__About this exercise__. Each entry must come back word for word; drop the images as you go.

::: Information given

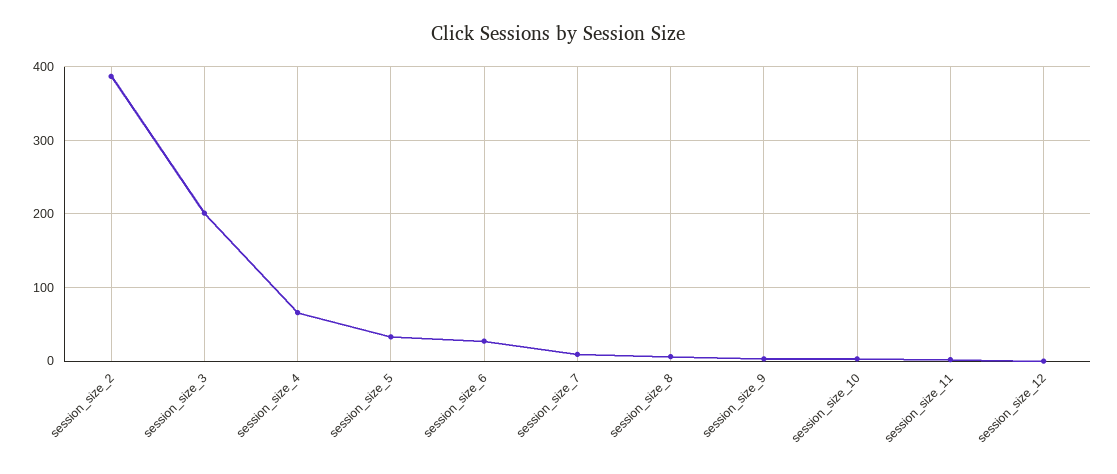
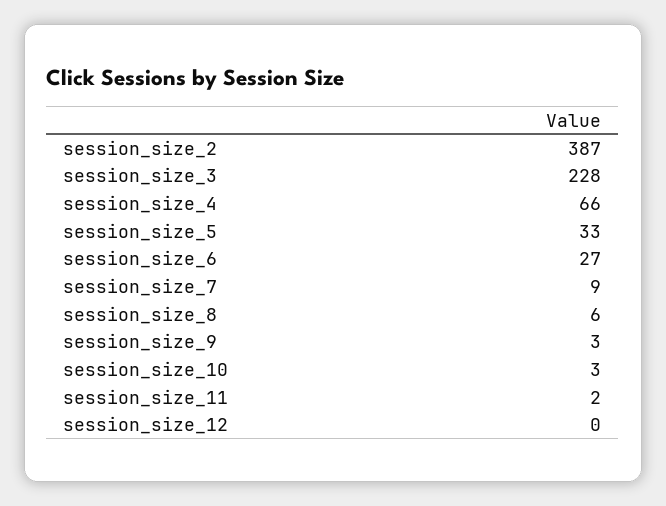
  {
    "session_size_2": 387,
-   "session_size_3": 200,
+   "session_size_3": 228,
    "session_size_4": 66,
    "session_size_5": 33,
    "session_size_6": 27,
    "session_size_7": 9,
    "session_size_8": 6,
    "session_size_9": 3,
    "session_size_10": 3,
    "session_size_11": 2,
    "session_size_12": 0
  }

::::::

__Response box__.
  {
    "session_size_2": 387,
-   "session_size_3": 200,
+   "session_size_3": 228,
    "session_size_4": 66,
    "session_size_5": 33,
    "session_size_6": 27,
    "session_size_7": 9,
    "session_size_8": 6,
    "session_size_9": 3,
    "session_size_10": 3,
    "session_size_11": 2,
    "session_size_12": 0
  }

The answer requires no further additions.